The three purple candles of Advent tell us that God is certainly at the center of things.  God is where the power and the turbulence are.  But the pink candle reminds us that God is also on the banks of that mighty, turbulent river.  God is also on the sidelines of the fields, where the movers and shakers make their power plays.  That’s where most of us are too.

 

Look at the way the story of Christmas unfolds.  The major characters are on the riverbanks.
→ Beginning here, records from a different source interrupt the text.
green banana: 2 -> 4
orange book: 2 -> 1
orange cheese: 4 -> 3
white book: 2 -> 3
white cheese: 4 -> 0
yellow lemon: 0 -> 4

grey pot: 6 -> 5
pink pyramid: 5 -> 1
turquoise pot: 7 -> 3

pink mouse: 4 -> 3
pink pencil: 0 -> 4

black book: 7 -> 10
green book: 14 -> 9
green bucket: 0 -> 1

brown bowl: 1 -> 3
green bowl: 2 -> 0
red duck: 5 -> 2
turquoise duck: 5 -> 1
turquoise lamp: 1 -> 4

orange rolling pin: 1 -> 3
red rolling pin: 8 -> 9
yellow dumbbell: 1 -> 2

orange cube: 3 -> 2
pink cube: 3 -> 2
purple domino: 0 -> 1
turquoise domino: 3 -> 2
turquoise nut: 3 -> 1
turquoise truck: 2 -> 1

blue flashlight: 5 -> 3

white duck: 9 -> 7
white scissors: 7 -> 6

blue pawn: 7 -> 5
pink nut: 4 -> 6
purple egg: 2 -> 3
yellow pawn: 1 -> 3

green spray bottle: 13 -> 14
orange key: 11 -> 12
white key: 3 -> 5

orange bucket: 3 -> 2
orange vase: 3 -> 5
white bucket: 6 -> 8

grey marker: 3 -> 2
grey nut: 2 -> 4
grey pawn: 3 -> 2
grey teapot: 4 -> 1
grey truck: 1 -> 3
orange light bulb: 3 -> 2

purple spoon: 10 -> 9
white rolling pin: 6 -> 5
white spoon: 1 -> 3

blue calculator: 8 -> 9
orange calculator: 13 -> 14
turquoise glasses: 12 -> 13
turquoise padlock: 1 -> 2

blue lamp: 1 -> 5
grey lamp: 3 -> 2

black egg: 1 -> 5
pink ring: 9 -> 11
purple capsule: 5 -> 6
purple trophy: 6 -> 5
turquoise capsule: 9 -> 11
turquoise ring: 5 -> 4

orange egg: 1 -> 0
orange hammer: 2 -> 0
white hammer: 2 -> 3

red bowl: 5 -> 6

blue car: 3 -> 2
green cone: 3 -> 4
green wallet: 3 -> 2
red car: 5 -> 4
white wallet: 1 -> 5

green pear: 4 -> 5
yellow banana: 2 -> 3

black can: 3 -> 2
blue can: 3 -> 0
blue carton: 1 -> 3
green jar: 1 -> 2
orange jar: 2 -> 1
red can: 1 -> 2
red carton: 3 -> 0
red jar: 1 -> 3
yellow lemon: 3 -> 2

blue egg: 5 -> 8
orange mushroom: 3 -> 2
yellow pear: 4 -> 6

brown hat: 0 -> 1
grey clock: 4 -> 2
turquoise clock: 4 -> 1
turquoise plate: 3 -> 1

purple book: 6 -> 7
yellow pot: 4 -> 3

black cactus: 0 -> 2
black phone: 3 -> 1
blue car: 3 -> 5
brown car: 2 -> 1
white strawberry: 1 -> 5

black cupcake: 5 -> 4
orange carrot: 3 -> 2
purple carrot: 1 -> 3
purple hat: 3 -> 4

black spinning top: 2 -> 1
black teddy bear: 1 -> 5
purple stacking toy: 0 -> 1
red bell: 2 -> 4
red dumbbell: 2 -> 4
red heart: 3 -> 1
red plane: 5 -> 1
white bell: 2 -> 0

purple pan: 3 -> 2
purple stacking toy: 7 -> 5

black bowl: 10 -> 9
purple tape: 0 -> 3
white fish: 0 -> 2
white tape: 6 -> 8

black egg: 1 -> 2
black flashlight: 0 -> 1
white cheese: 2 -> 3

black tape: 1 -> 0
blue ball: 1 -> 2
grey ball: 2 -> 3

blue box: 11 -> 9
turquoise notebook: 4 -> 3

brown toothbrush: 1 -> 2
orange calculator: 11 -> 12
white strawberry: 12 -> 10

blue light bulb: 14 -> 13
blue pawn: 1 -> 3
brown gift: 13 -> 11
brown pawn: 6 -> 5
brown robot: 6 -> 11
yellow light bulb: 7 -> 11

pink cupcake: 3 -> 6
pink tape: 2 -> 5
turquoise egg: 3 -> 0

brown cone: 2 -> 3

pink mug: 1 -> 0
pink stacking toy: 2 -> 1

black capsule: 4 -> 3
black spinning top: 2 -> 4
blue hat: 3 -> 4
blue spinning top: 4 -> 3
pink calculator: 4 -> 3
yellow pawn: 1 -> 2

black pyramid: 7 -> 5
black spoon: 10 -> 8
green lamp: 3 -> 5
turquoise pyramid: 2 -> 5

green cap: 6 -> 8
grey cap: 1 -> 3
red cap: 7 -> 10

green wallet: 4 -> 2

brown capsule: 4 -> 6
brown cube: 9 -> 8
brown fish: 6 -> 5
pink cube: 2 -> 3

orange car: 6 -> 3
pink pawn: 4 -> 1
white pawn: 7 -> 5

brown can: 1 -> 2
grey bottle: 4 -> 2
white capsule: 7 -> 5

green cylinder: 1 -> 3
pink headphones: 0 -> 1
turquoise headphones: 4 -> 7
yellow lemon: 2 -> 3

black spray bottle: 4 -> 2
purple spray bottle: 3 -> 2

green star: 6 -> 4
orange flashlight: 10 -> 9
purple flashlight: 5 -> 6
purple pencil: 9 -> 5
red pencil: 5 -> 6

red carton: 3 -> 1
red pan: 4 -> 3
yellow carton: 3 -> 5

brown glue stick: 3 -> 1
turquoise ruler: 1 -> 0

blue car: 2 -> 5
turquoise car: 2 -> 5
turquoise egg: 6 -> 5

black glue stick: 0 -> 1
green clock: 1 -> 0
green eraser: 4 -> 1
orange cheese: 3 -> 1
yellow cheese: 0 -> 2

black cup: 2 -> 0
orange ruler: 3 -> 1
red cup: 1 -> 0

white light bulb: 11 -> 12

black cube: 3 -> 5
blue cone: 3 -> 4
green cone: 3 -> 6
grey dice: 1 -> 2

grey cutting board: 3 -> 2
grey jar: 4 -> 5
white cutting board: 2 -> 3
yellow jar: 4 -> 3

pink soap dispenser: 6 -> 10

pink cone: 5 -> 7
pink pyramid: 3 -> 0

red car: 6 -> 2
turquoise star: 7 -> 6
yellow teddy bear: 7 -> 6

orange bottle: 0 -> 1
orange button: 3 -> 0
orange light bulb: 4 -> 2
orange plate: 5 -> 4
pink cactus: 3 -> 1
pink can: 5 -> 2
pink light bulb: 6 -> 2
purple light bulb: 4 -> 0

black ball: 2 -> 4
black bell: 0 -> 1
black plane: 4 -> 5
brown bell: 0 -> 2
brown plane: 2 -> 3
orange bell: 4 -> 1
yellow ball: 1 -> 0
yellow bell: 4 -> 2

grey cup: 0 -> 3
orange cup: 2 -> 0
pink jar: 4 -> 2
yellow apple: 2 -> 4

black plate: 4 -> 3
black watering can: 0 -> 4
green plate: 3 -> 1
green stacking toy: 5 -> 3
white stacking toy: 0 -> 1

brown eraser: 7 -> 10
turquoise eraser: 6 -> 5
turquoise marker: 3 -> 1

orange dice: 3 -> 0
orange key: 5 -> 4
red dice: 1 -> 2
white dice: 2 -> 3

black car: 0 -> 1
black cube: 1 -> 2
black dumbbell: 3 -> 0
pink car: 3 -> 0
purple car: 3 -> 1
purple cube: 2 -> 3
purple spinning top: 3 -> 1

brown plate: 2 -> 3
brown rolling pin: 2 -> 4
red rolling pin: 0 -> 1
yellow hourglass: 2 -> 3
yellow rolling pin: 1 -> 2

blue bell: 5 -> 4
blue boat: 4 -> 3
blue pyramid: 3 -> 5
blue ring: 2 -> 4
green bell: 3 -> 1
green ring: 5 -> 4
The birth of God’s own Son comes through ordinary men and women.  Mary and Joseph lived in a backwater on the margins of a mighty empire.  God’s love comes alive in humanity in the little people on the banks.  God is to be discovered in the ordinary people we encounter every day.

 

At Christmas, God comes to us, not in the purple of mighty kings.  God comes to us in the pink of a baby: in the ordinary, the everyday, the routine.  And, amazingly, that’s where joy can be found.  There is no joy in power, prestige, or the clashing of swords.  There is no joy in the escape we can find in being entertained or amused.  Joy can only be found in the intimacy of the ordinary.  Joy can only be found when we make ourselves vulnerable, when we risk ourselves in love.

 

Joy can only be found when we truly let ourselves go in trust and hope, in the people and places of our day to day lives.  For most of us, there are no people who seem so ordinary as the members of our families.  You may remember the book by Erma Bombeck, entitled “Family: the Ties That Bind and Gag.” It is a very funny book.  It also holds a lot of truth.  Families can be tough to live with.  Family ties can bind and gag us, if we don’t continually search for the new and emerging in the people we’re closest to.  But when we’re open to the new, when we risk ourselves in love for those closest to us, it can also bring joy.  That joy comes when we open ourselves to one another in trust and hope.

 

This is the Christmas secret of the pink candle.  This is the Christmas secret discovered by husbands and wives who always look for the new that might be emerging in their partner.  This is the Christmas secret discovered by those who have a caring curiosity about their loved ones.  This is the Christmas secret discovered by sisters and brothers, life-long friends, co-workers, anyone willing to be caringly curious about the other person.  The reality of another human being, any human being, is inexhaustible.  Each one of us is a mystery to the other.  A mystery of gladness and sorrow.  A mystery of fears and hopes.  A mystery of hurts and compassion.  We are even a mystery to ourselves at times.

 

In everyone’s life, there is a period of adolescence when we want to push away from those familiar riverbanks, push out beyond the bonds of family and childhood friends.  We want to strike out on our own, to discover a larger and more exciting world.  We want to leave the banks and enter the rushing river.  This is a very healthy impulse.  In fact, we worry about young people who don’t push out.  Unfortunately, though, many of us remain in that adolescent phase for our entire lives.

 

The light of the pink candle says that the love of God is not found in fantasies about power and excitement, fantasies we might enjoy as teenagers.  The light of the pink candle says that the love of God is found in the grown up commitment to the ordinary, the everyday, the routine.  The love of God is found when you and I reach out with a caring curiosity, to deepen relationships with those who are closest to us, to discover the new in the every day.

 

When we are babies, we are so vulnerable that we will die if we don’t receive love.  But as adults we will lose our lives if we don’t give love.  We will lose our lives if we don’t make ourselves vulnerable to the people close to us, if we don’t risk being open to the other.  That’s where true joy is found.

 

At Christmas, the pink candle glows with the joy that God has immersed God’s own self in the ordinary human condition, rooted on the riverbanks.  God comes to us in the pink of a baby: in the ordinary, the everyday, the routine.  And, amazingly, that’s where joy can be found.  It’s not likely that any one of us will become a purple candle person, a person of great power and might in the world.  But each of us, by giving and receiving love, can become a pink candle person.  So let the light of joy be born in you this Christmas.  And tell about the light all year long.